As compared to the preceding quarter Q3FY2021, the revenue and PAT increased by 99.0% and 115.9% respectively, primarily due to the higher recognition of progress billings as construction projects which were halted for almost a month before resuming with a limited workforce under the movement control order’s restrictions.

For FY2021, the revenue and PAT grew by 19.9% and 45.4%, year-on-year, to RM336.0 million and RM11.8 million attributing to higher recognition of progress billings from on-going projects as a result of better operating environment as compared to FY2020. During the year under review, Inta Bina completed 2 projects and secured 8 contracts worth RM393.4 million. Coupled with the RM160.6 million worth of contract secured in January 2022, the unbilled order book has increased to approximately RM1.3 billion to date.

Inta Bina’s balance sheet remained healthy with a net cash position of RM10 million and a current ratio of 1.42 times.

Commenting on the results, Inta Bina Group Berhad managing director Paul Lim Ooi Joo said, “To reward our shareholders, we are pleased to announce a 0.5 sen dividend per ordinary share. Inta Bina is in the stage of recovery from the trough, and we will continue to work hard to further grow the company and build long-term shareholder’s value.

Last month, the group partnered with Lagenda Properties Berhad to undertake their projects in Pahang, Johor, and Kedah over the next 5 to 7 years, with a total construction value of approximately RM1.3 billion. To this end, Inta Bina will continue to explore opportunities for collaborations that can benefit and also tender for new projects going forward. The group currently has RM800 million order book replenishment target for 2022.

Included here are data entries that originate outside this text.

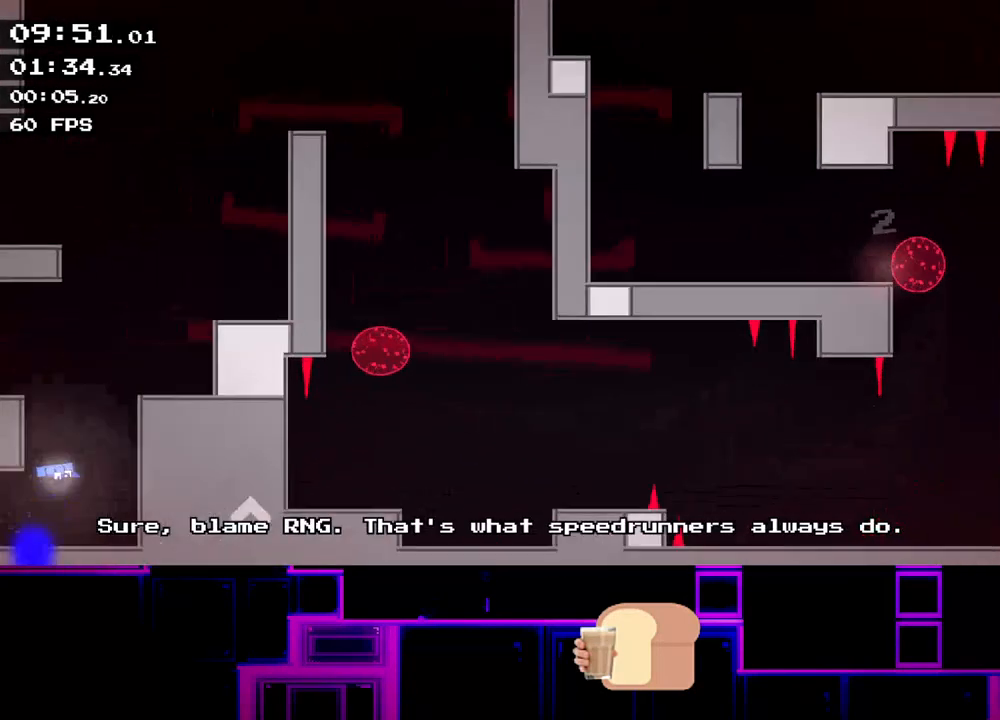
{"keys": ["right", "up"], "events": [[100, "up", "up"], [133, "up", "down"], [333, "up", "up"], [483, "up", "down"]]}
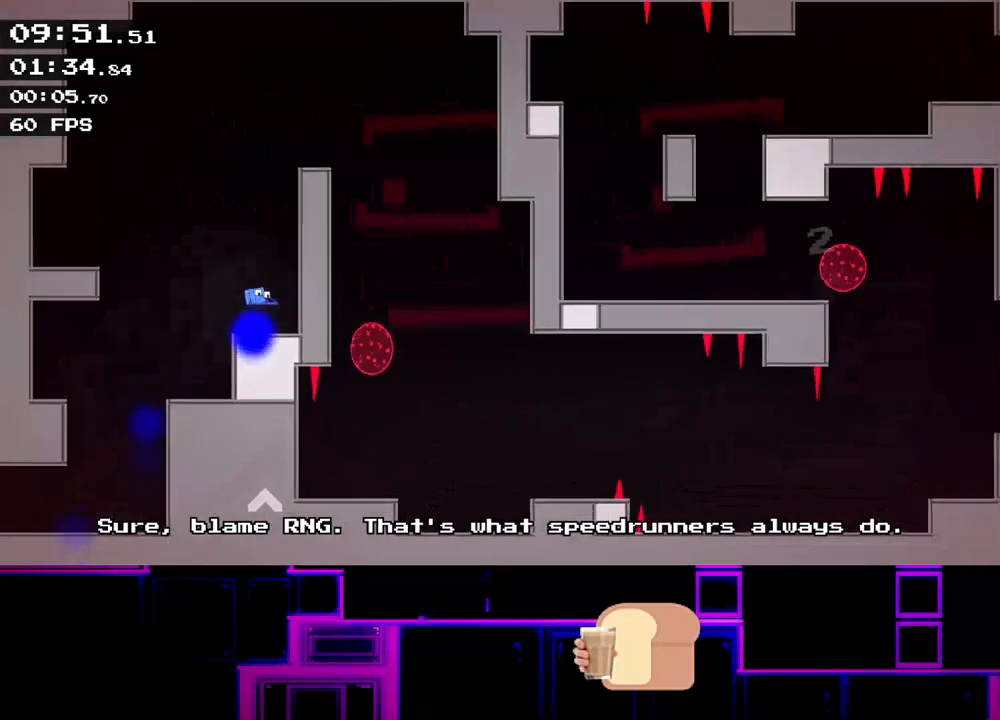
{"keys": ["right"], "events": [[33, "up", "up"], [83, "up", "down"], [433, "up", "up"]]}
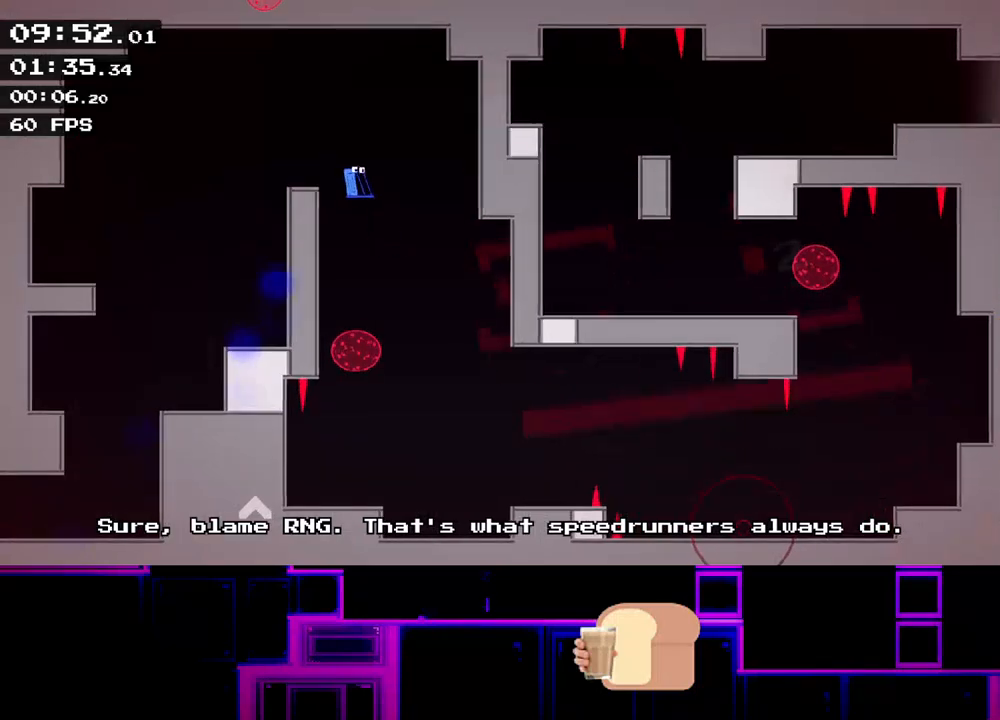
{"keys": ["right", "up"], "events": [[383, "up", "down"], [450, "up", "up"], [500, "up", "down"]]}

“The operating environment in 2022 may still be perceived as uncertain due to the high number of COVID-19 cases but we are optimistic of our company’s outlook, supported by our healthy unbilled order book. We will continue to work on our existing projects and ensure that the SOPs are strictly enforced in all our worksites to minimise the impact of the pandemic on our operations,” he added.